The L-shapes Room (B&W. 1962. 2 hr, 54 sec) is a drama, directed by Bryan Forbes (Whistle Down the Wind (1961), The Stepford Wives (1975)) form an original novel by Lynne Reid Banks. Leslie Caron won best actress twice, gaining a BAFTA and a Golden Globe. She was also nominated for an Oscar.

The film is considered to be part of the Kitchen sink realism school of British Drama, which included films such as The Loneliness of the Long Distance Runner (1962), Billy Liar (1963) and Up the Junction (1968) which mostly depicted the working class stories placed in realistic social settings.

For its time the characters and themes were quite hard hitting including an unwed mother who is content not to need the protection of a man; a gay black musician neighbour; and prostitution. It's worth looking out for a young Pat Phoenix as Sonia, who would go on to be a staple and much loved character in Coronation Street.

The story is set and was filmed in Notting Hill, which at the time was a post war area of deprivation. Jane Fosset (Leslie Caron) rents the attic room which, like the rest of the house is shabby, the wallpaper and paint is peeling, and she discovers that her bed is full of cockroaches. Caron, in the extras, recounts that they didn’t have to dress the rooms as they looked that bad, also no extras were required in the outdoor scenes as the director just shot the people who lived in the area.

The house contains four main characters. Jane's landlady, Doris (Avis Bunnage) is a dragon of a woman. The film intimates that she may well be running a house of ill repute from her basement flat. On the ground floor is an aging, lesbian thespian, who has seen better days. Mavis (Cicely Courtneidge) lives alone with her cat surrounded by crumbling mementoes of past glories.

Jane is quickly befriended by Johnny (Brock Peters) her musician neighbour and Toby (Tom Bell) who is a struggling, failed writer. The romance that Jane and Toby start goes well at first, but soon she is confronted by a jealous Johnny who complains that he can hear everything her and Toby are doing in her room. Her problems are furthered when Toby discovers her pregnancy. Although portraying himself as a free thinker, Toby quickly revert to a stereotypical response, even accusing her of becoming involved with him to give her child a name.

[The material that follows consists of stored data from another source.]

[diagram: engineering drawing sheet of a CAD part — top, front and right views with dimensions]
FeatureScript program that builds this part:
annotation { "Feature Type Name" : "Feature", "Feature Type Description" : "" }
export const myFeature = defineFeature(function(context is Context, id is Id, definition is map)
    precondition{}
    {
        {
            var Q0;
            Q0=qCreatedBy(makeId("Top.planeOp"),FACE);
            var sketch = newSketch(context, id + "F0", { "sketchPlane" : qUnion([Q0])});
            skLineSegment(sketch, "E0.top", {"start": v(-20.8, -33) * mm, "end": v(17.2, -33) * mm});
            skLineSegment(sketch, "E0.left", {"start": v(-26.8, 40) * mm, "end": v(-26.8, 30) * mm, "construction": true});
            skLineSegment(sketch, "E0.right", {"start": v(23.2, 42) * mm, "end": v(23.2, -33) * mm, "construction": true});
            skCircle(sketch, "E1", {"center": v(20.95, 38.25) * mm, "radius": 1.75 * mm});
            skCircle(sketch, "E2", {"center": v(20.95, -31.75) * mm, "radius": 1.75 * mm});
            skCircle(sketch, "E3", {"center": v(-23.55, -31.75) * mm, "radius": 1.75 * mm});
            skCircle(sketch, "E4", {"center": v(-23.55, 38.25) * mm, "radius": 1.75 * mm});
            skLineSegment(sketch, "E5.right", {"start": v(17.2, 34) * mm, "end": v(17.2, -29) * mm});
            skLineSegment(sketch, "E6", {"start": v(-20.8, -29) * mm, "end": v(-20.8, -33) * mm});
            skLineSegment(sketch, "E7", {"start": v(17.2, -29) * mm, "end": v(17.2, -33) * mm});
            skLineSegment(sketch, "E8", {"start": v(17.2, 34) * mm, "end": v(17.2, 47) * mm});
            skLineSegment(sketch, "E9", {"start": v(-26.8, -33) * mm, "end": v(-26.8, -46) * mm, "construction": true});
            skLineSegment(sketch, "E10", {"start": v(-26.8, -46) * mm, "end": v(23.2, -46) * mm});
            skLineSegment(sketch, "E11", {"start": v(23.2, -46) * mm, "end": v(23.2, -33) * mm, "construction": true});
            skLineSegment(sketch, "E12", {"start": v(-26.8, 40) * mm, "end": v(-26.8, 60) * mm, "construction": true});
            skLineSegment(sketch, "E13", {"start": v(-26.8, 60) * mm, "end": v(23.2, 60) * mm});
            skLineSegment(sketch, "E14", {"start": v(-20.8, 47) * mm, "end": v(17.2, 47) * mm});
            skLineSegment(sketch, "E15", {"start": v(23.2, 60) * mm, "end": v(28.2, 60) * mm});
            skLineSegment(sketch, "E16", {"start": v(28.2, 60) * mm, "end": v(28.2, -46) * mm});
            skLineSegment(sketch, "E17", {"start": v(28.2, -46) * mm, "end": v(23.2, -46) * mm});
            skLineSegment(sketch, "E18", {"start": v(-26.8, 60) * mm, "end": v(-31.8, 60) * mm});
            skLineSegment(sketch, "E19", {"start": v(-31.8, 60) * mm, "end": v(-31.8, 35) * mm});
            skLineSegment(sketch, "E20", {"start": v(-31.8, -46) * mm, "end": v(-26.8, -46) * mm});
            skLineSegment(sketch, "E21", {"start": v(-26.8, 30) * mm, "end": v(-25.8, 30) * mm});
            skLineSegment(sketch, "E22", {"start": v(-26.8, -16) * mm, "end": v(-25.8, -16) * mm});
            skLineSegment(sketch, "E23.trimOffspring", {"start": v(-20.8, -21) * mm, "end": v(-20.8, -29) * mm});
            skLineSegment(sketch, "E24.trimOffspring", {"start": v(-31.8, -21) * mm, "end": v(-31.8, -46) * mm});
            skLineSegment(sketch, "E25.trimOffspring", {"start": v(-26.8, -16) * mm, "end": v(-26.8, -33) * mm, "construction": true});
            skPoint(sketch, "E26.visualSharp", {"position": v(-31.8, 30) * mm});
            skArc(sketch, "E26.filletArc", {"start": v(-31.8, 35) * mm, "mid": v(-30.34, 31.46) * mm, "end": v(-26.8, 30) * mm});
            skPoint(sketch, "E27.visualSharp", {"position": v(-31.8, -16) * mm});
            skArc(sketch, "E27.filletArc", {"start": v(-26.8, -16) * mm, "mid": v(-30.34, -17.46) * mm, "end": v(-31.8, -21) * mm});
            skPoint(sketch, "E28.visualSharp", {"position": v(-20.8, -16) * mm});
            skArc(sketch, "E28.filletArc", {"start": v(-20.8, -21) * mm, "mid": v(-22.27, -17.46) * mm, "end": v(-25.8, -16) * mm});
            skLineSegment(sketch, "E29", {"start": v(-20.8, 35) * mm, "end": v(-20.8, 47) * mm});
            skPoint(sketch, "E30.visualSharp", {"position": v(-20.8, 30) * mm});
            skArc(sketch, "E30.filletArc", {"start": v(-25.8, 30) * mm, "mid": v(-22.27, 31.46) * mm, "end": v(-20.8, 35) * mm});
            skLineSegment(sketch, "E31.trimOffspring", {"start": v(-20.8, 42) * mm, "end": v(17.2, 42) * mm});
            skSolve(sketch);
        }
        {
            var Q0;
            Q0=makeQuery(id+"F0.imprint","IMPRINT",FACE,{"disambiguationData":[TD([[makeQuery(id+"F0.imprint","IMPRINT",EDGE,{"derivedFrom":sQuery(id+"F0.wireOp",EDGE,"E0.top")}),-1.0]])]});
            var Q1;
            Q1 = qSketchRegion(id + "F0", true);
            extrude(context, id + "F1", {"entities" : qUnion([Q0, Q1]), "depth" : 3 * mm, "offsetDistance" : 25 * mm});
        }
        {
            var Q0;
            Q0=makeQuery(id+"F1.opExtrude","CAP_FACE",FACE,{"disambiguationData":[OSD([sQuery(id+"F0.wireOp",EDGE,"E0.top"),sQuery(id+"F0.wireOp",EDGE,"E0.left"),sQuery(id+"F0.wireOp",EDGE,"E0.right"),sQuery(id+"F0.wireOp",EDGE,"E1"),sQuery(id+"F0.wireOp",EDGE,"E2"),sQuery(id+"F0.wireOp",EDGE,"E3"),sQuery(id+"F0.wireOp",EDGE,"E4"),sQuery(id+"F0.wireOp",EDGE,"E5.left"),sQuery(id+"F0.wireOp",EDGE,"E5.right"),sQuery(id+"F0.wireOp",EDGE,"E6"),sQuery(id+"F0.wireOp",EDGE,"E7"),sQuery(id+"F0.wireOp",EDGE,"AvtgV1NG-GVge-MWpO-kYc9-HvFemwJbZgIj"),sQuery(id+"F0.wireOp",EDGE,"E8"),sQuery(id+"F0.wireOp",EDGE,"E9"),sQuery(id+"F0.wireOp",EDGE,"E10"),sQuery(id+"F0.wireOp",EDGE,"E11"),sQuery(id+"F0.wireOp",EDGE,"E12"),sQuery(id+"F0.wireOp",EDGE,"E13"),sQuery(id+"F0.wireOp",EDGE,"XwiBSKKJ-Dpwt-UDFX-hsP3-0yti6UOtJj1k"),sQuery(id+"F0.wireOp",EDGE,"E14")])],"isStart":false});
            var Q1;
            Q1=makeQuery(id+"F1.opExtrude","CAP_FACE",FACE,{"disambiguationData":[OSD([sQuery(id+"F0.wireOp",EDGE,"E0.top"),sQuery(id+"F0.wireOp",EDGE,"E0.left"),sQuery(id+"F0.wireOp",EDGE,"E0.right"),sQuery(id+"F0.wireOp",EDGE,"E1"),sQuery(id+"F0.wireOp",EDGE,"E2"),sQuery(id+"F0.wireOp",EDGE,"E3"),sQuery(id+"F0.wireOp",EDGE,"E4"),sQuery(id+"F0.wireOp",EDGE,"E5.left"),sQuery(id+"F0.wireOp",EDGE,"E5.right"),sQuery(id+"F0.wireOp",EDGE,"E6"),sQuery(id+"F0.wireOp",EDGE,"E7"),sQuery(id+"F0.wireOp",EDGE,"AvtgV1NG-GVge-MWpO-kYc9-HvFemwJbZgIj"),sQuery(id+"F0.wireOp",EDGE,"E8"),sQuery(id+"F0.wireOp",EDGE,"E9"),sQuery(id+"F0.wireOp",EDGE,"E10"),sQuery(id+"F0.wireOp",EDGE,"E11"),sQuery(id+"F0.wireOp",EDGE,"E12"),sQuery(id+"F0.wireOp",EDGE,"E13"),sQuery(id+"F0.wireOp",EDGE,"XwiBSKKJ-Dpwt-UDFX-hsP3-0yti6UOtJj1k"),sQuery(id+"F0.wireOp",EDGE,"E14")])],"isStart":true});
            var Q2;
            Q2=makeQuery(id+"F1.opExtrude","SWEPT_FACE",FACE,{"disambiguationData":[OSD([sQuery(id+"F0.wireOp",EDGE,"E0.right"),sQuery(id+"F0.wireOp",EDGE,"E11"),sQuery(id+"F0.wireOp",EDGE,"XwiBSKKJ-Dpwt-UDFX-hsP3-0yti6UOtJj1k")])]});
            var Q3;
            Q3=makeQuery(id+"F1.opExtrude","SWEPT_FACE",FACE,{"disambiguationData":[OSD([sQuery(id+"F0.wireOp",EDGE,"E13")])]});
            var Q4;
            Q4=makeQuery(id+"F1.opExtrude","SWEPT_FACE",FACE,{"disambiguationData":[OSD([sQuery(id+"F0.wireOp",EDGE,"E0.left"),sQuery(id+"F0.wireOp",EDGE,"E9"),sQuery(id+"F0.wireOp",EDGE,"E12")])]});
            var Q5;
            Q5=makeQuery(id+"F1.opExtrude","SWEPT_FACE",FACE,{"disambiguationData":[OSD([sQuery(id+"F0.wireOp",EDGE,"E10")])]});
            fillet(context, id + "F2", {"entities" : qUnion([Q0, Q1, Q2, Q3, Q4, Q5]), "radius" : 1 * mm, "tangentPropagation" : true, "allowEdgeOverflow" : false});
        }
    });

All through her travails Jane must contend with every person having an opinion about her baby, without asking if Jane wants to have her child. She has a particularly unpleasant run in with a doctor who presuming she wants an abortion moves swiftly on to tell her what his fee was.

The DVD come with three extras. Interview with Leslie Caron (18 min, 41 sec) has Caron discuss the making of the film. Interview with Lynne Reid Banks (11 min, 56 sec) wherein the author discusses how she was initially pleased at the success of the novel only to be disappointed with the changes that had been made in the film script. She didn’t much mind that the central character had been changed from an English actress to a French au-pair, but thought that the changes to the end of the story were unforgivable, thankfully she changed her mind over time.

Lastly, The L-Shaped Room and the British New Wave (20 min, 25 sec) with John Hill, Professor of Media, Royal Holloway, University of London, who places the film in its cultural and historical context. The film has had an extensive 4K restoration.

This a very downbeat movie, full of close up and confined places, overall the movie has a claustrophobic feel which perfectly mirrors Jane's feelings of being trapped by the expectations of others. That she finally finds some peace from her own inner strength is a testament to both the writing and Caron’s portrayal.